As a postscript, the court commented on the grave concerns expressed by the safeguarder in the case. They also stated that they shared these concerns, namely:
The girls’ privacy rights would be breached if their brother as a Relevant Person had access to their personal and confidential information. There was no need for multiple Relevant Persons, all of whom were pursuing the same objectives. The troubling number of people, including lawyers, who were attending the Children’s Hearings. The frequency of the Hearings ‒ 18 in the past 18 months ‒ and the fact that they were often lengthy and disputatious. The children finding the Hearings to be stressful and intimidating, which meant that they sometimes left before the end of the Hearings or didn’t attend at all. The children’s best interests, while held to be paramount, were being lost in the very system designed to protect them.

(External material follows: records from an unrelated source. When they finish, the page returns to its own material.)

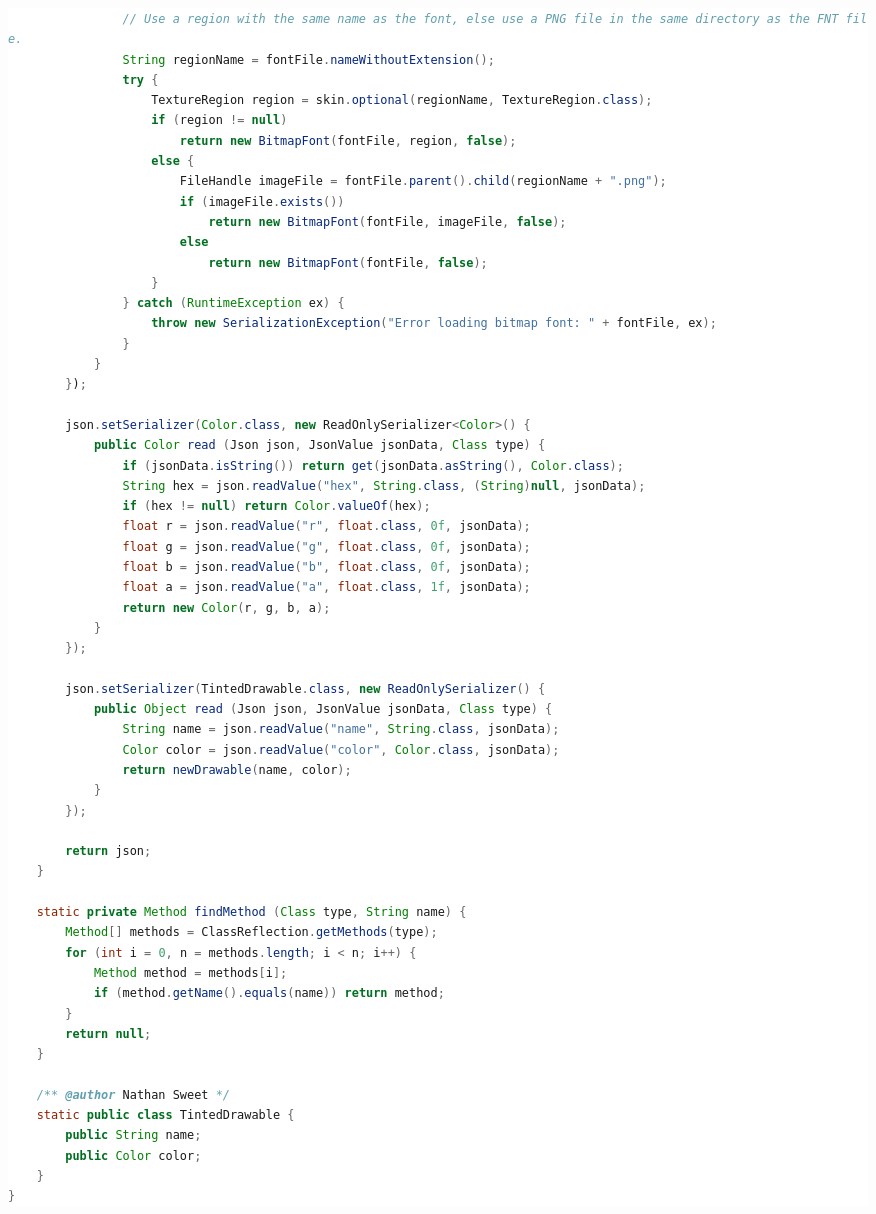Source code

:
 ```java
				// Use a region with the same name as the font, else use a PNG file in the same directory as the FNT file.
				String regionName = fontFile.nameWithoutExtension();
				try {
					TextureRegion region = skin.optional(regionName, TextureRegion.class);
					if (region != null)
						return new BitmapFont(fontFile, region, false);
					else {
						FileHandle imageFile = fontFile.parent().child(regionName + ".png");
						if (imageFile.exists())
							return new BitmapFont(fontFile, imageFile, false);
						else
							return new BitmapFont(fontFile, false);
					}
				} catch (RuntimeException ex) {
					throw new SerializationException("Error loading bitmap font: " + fontFile, ex);
				}
			}
		});

		json.setSerializer(Color.class, new ReadOnlySerializer<Color>() {
			public Color read (Json json, JsonValue jsonData, Class type) {
				if (jsonData.isString()) return get(jsonData.asString(), Color.class);
				String hex = json.readValue("hex", String.class, (String)null, jsonData);
				if (hex != null) return Color.valueOf(hex);
				float r = json.readValue("r", float.class, 0f, jsonData);
				float g = json.readValue("g", float.class, 0f, jsonData);
				float b = json.readValue("b", float.class, 0f, jsonData);
				float a = json.readValue("a", float.class, 1f, jsonData);
				return new Color(r, g, b, a);
			}
		});

		json.setSerializer(TintedDrawable.class, new ReadOnlySerializer() {
			public Object read (Json json, JsonValue jsonData, Class type) {
				String name = json.readValue("name", String.class, jsonData);
				Color color = json.readValue("color", Color.class, jsonData);
				return newDrawable(name, color);
			}
		});

		return json;
	}

	static private Method findMethod (Class type, String name) {
		Method[] methods = ClassReflection.getMethods(type);
		for (int i = 0, n = methods.length; i < n; i++) {
			Method method = methods[i];
			if (method.getName().equals(name)) return method;
		}
		return null;
	}

	/** @author Nathan Sweet */
	static public class TintedDrawable {
		public String name;
		public Color color;
	}
}
```
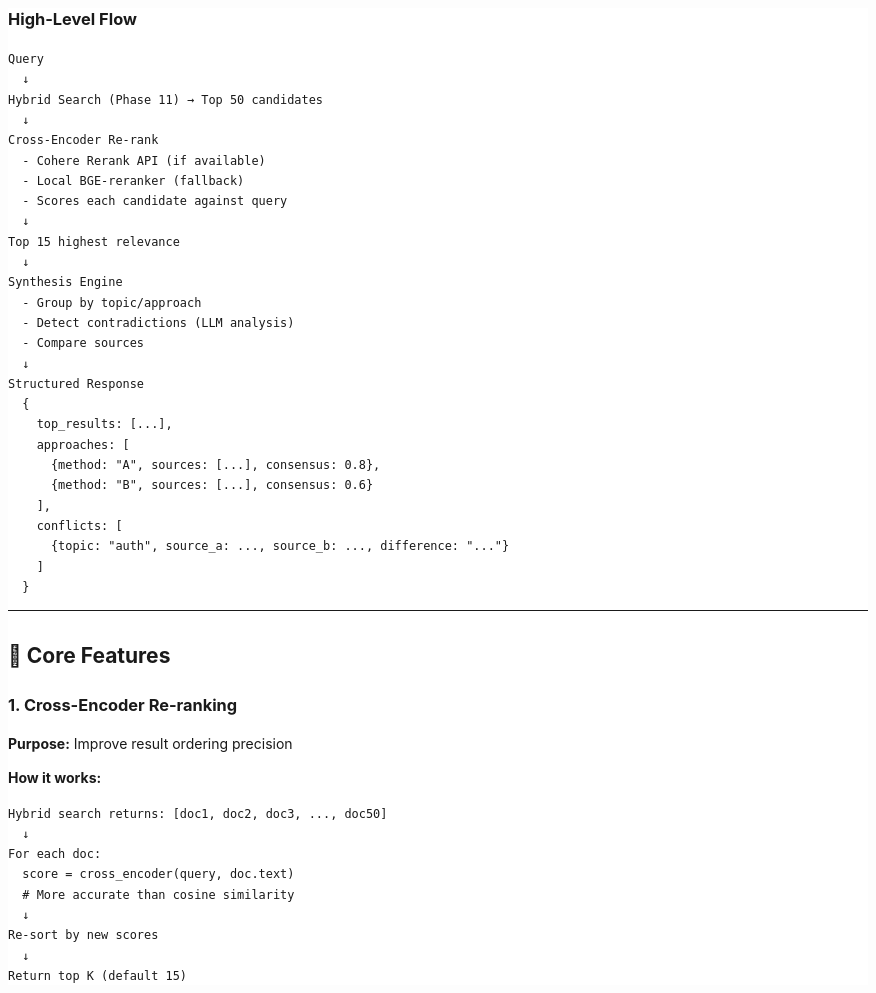 ### High-Level Flow

```
Query
  ↓
Hybrid Search (Phase 11) → Top 50 candidates
  ↓
Cross-Encoder Re-rank
  - Cohere Rerank API (if available)
  - Local BGE-reranker (fallback)
  - Scores each candidate against query
  ↓
Top 15 highest relevance
  ↓
Synthesis Engine
  - Group by topic/approach
  - Detect contradictions (LLM analysis)
  - Compare sources
  ↓
Structured Response
  {
    top_results: [...],
    approaches: [
      {method: "A", sources: [...], consensus: 0.8},
      {method: "B", sources: [...], consensus: 0.6}
    ],
    conflicts: [
      {topic: "auth", source_a: ..., source_b: ..., difference: "..."}
    ]
  }
```

---

## 🔧 Core Features

### 1. Cross-Encoder Re-ranking

**Purpose:** Improve result ordering precision

**How it works:**
```
Hybrid search returns: [doc1, doc2, doc3, ..., doc50]
  ↓
For each doc:
  score = cross_encoder(query, doc.text)
  # More accurate than cosine similarity
  ↓
Re-sort by new scores
  ↓
Return top K (default 15)
```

Sheriff Appeal Court upholds decision to grant an adoption order as opposed to a kinship care order in favour of grandparents
BH&EH v CH&SM [2019] SAC (civ) 7
27 February 2019
The child was three years old and had resided with maternal grandparents since April 2016. The birth parents appealed the sheriff’s decision to grant the grandparents’ adoption petition. They averred that a residence order (now referred to as a kinship care order) under section 11 of the Children ( Scotland) Act 1995 represented the minimum intervention in the child’s life; that the sheriff had failed to present detailed analysis as to why nothing else would do and had focused on the parents’ past failures instead of considering the future likelihood of their discharging parental responsibilities.
The sheriff had dispensed with the parents’ consent to the adoption on the basis that they were unable satisfactorily to discharge their parental responsibilities, or exercise those rights, and were likely to continue to be unable to do so. The sheriff also stated that had those criteria not been satisfied, he would, in any event have dispensed with parental consent on the basis that the child’s welfare required it.
The Appeal Court held that it is ‘entirely appropriate for the court to consider past history to inform the likelihood of future behaviour as required by section 31(4) (c)’.
The court is obliged to identify the available options for the care of a child and to carefully assess the proportionality of each of these options ‒ North Lanarkshire Council v KR [2018] CSIH 59.
Only if there is ‘no realistic, reasonable alternative can the adoption order be granted…This analysis looks to the future but is informed by what has occurred in the past.’
The curator ad litem had specifically looked at the possible advantages to granting a kinship care order. The difficulties would be the possible continued involvement of the Children’s Hearings and the potential for applications to the court for variations of the order. This would ‘potentially undermine the stability of the child’s placement’. On the evidence, the sheriff had heard of the considerable risks of disruption in granting such an order as opposed to the adoption petition.
‘Adoption would give the family and in particular the child, a clear way forward… it would provide a valuable and stable family unit for the child now and in the future.’ It also took account of the child’s welfare throughout her life and not just for the duration of her childhood, the latter referring to the kinship care order.
The appeal was rejected.
Previous cases have considered the merits and demerits of adoption and kinship care orders ‒ see LO in petition against adoption [2017] CSIH 14 and AV&SV against adoption [2017]CSOH 103. Each turns on the individual circumstances of the case in deciding which option is proportionate and necessary.
Legislation
In May 2019 Members of the Scottish Parliament (MSPs) unanimously passed a Bill raising the age of criminal responsibility to 12 meaning that children under this age cannot be charged with a crime. It is expected that the Bill will come into force by the Autumn. A new advisory group will look at whether the age should be raised further.